Impact on insulin - The keto diet can have a huge impact on insulin resistance. Thanks in part to our country’s overconsumption of carbs; a majority of Americans have insulin resistance which can lead to diabetes or other metabolic disorders. Carbs aren’t bad, but like all things moderation is key. Reducing carbs can help control insulin resistance which prevents the onset of diabetes and metabolic disorders.
Brain boost - Studies have found that using fat as a fuel source may help protect you from neurodegenerative disorders such as Alzheimer’s.
May aid in weight loss - The keto diet is magic, but by eliminating one of three macronutrients (carbs), you are bound to be consuming fewer calories. Over time this will result in weight loss since you’re using more calories than you’re intaking. Also, with consuming more fat and less carbs, we are eating more satiating, fiber-rich food sources meaning we stay fuller, longer, leading to weight loss.

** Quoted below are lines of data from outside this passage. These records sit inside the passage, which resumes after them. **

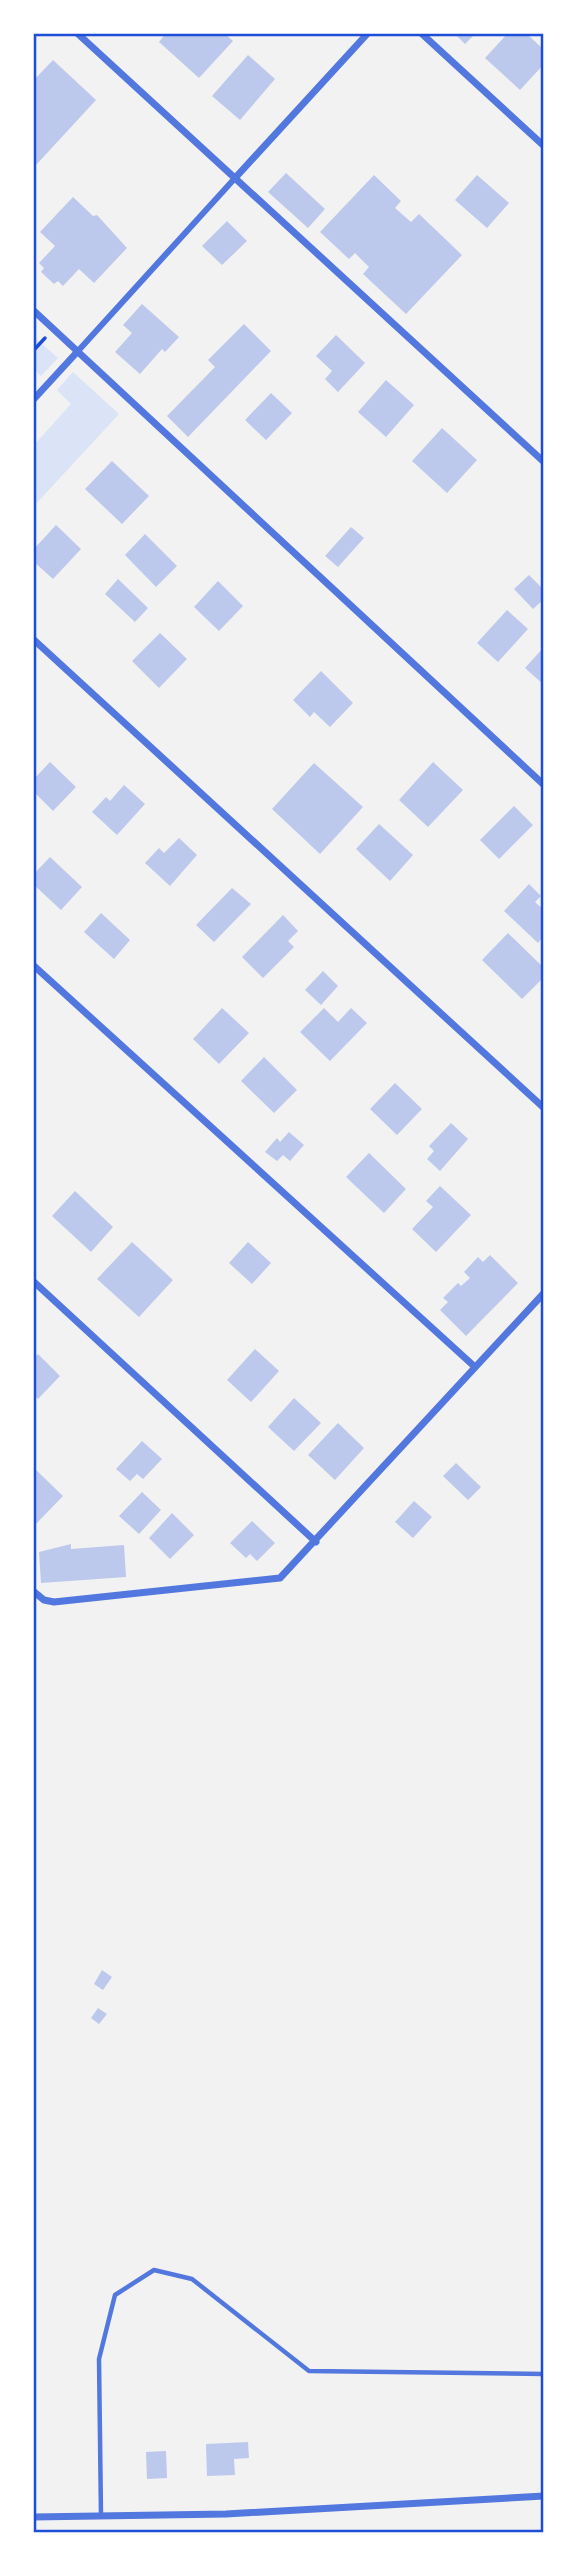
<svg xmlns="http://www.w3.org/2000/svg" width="577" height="2566" viewBox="0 0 577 2566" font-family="'Varela Round',sans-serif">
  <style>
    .green { fill: #dbe4f7 }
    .building { fill: #bdc9ec }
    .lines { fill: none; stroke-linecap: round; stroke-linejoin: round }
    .path { stroke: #1d4ed8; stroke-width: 3.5 }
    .service { stroke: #5277de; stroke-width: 4.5 }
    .pedestrian { stroke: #5277de; stroke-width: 6 }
    .minor { stroke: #5277de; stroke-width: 7 }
    .neatline { fill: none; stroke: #1d4ed8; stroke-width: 2.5 }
  </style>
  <rect width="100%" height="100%" fill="#f2f2f2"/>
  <path class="green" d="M33,336l25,22 -17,18 -8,-7z
    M73,372l46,42 -86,93v-61l38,-42 -14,-14z"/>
  <path class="building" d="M166,33h58l9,8 -34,37 -40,-36z
    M454,33h22l-11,11z
    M508,33h18l18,17v14l-24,26 -35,-32z
    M248,55l27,24 -35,41 -28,-24z
    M53,60l43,40 -60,65 -3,-2v-82z
    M286,173l39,36 -17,19 -40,-36z
    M374,175l27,26 -6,7 16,14 8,-8 43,41 -56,59 -43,-40 6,-7 -14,-14 -6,6 -29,-27z
    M477,175l32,28 -22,25 -32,-28z
    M73,197l20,19 4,-1 30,33 -33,35 -15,-14 -16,17 -5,-5 -4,3 -13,-12 3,-4 -5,-5 16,-17 -15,-14z
    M227,221l20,20 -25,24 -20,-19z
    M142,304l37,33 -14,15 -3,-3 -22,25 -25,-22 17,-19 -9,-8z
    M244,324l27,27 -83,86 -21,-21 48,-49 -7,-7z
    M336,335l29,28 -27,29 -13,-13 7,-8 -16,-15z
    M386,380l28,25 -28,32 -28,-25z
    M271,393l21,20 -26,27 -21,-20z
    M442,428l35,32 -30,33 -35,-32z
    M112,461l37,35 -27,28 -37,-35z
    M56,525l25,24 -28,30 -20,-18v-11z
    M351,527l13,11 -26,29 -13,-11z
    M145,534l32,32 -21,21 -31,-32z
    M529,575l15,15v9l-11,10 -19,-20z
    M118,579l30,29 -13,14 -30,-28z
    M218,581l25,25 -24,25 -25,-24z
    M507,610l21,19 -30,33 -21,-19z
    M160,633l27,26 -28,29 -27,-27z
    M544,647v38l-19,-17z
    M321,671l32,32 -23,24 -16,-15 -4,5 -17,-17z
    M50,762l26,25 -23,24 -20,-20v-11z
    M433,762l30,28 -35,37 -29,-27z
    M314,763l49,44 -43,47 -48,-45z
    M124,785l21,19 -28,31 -25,-23 14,-15 4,4z
    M514,806l19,19 -34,34 -19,-19z
    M379,824l34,31 -23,26 -34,-32z
    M179,838l18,17 -27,31 -25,-23 14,-15 5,5z
    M50,857l32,30 -21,23 -28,-26v-9z
    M529,884l12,12 -6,6 9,8v26l-6,7 -34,-32z
    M232,888l19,16 -37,38 -18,-17z
    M101,913l29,27 -16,19 -30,-27z
    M283,915l15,16 -10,10 6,6 -31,31 -21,-21z
    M508,933l36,35v9l-22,22 -40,-39z
    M323,971l15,15 -17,19 -16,-15z
    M222,1008l27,25 -30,31 -26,-25z
    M324,1008l14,14 13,-14 16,15 -37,38 -30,-29z
    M264,1057l33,33 -23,23 -33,-32z
    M395,1083l27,26 -25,26 -27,-26z
    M451,1123l17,16 -28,32 -13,-12 7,-8 -5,-5z
    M289,1132l15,13 -14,16 -7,-6 -6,6 -12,-9 12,-14 3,4z
    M369,1153l37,36 -22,24 -38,-36z
    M440,1186l31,29 -35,37 -24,-23 21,-22 -7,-6z
    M75,1191l38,36 -22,25 -39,-36z
    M132,1242l41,38 -34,37 -42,-38z
    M248,1242l23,21 -19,21 -23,-21z
    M490,1255l28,28 -52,53 -26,-26 8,-8 -5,-4 15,-15 3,3 9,-8 -6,-6 14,-15 5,5z
    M255,1349l24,22 -28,31 -24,-22z
    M38,1354l22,22 -22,23 -5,-4v-36z
    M294,1398l27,25 -27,28 -26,-24z
    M338,1423l26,25 -29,32 -27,-25z
    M142,1441l20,18 -19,20 -6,-5 -7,7 -14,-12z
    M456,1463l25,24 -13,13 -25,-24z
    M33,1467l30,29 -30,31z
    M142,1492l19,18 -22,24 -20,-18z
    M414,1501l18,16 -19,21 -18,-16z
    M172,1513l22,22 -24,24 -21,-21z
    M252,1521l23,22 -18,18 -7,-7 -4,4 -16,-15z
    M71,1544v5l53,-4 2,32 -85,6 -2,-31z
    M102,1970l10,7 -9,13 -9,-6z
    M98,2008l9,6 -8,10 -8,-6z
    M248,2442l1,16 -15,1 1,16 -28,1 -1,-32z
    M166,2451l1,27 -20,1 -1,-27z"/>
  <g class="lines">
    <path class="path" d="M33,351l12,-13"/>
    <path class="service" d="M101,2516l-2,-157 16,-64 39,-25 38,9 117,92 235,3"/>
    <path class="pedestrian" d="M78,351l158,-174"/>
    <path class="minor" d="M77,33l467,429
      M421,33l123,113
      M236,177l132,-144
      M33,310l511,475
      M33,400l45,-49
      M33,639l511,469
      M33,965l442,402
      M33,1281l283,261
      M33,1591l11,9 10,2 226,-24 264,-285
      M33,2517l193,-3 318,-18"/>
  </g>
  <rect width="577" height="2566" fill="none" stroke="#ffffff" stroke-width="70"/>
  <rect x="35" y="35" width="507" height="2496" class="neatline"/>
</svg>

Extremely restrictive - If you eliminate one of three macronutrients, you are eliminating a ton of food options/sources. This can make the keto diet more difficult to follow/adhere by since most foods have carbs in them. With less food options, you will find yourself eating similar foods more often.
Easy to become deficient in key vitamins and minerals - Reiterating the last point, with carbs essentially eliminated, we run the risk of becoming deficient in some key vitamins and minerals like vitamin D, B, and micronutrients. It is important to try to get those key vitamins and minerals when on the keto diet. However, vitamin supplements may help with this.
Not ideal for exercise/performance - Carbs are your body’s primary source of energy and play a key role in physical performance. With significantly low amounts of carbs in the diet, one’s physical performance may suffer. If you are training seriously for a physical challenge/goal, the keto diet may not be the most advantageous diet for you.
Rebound effect/hard to maintain - This again, goes off what we talked about earlier; if we eliminate one of our macronutrients, we will have limited options in our food choices. This makes the diet harder to maintain and the inevitable “rebound” that much worse. Rebound refers to the concept that eventually you will be in a situation where you go back and consume a similar diet to what you were eating prior to the keto diet. Drastically increasing your carb intake can lead to adverse effects in your gut, stomach, and/or digestive system. Again, it is these drastic changes that encourage a larger rebound and greater adverse health symptoms.
In The End…
The keto diet can work wonders for some people: alleviating internal gut issues, improving cognition, and maybe even weight loss. As a whole, the keto diet is not ideal for everyone. Changing to the keto diet can be an extremely drastic change to how we are currently eating which will only make it harder to follow and adhere by. The restrictiveness of eliminating a whole macronutrient (carbs) leaves you with limited food options and may lead to deficiency in some vitamins and minerals. Ultimately, it can be a valuable practice to try all kinds of diets; every person reacts differently to different diets. Trying all kinds of diets for some time each and listening to your body is the best way to figure out what works for YOU. In general, adopting a diet that has similar properties to the keto diet will benefit most people, but for many the keto diet is too drastic and unrealistic in the long term. No one knows your body better than you; pay attention to what you put in your body and how it makes you feel.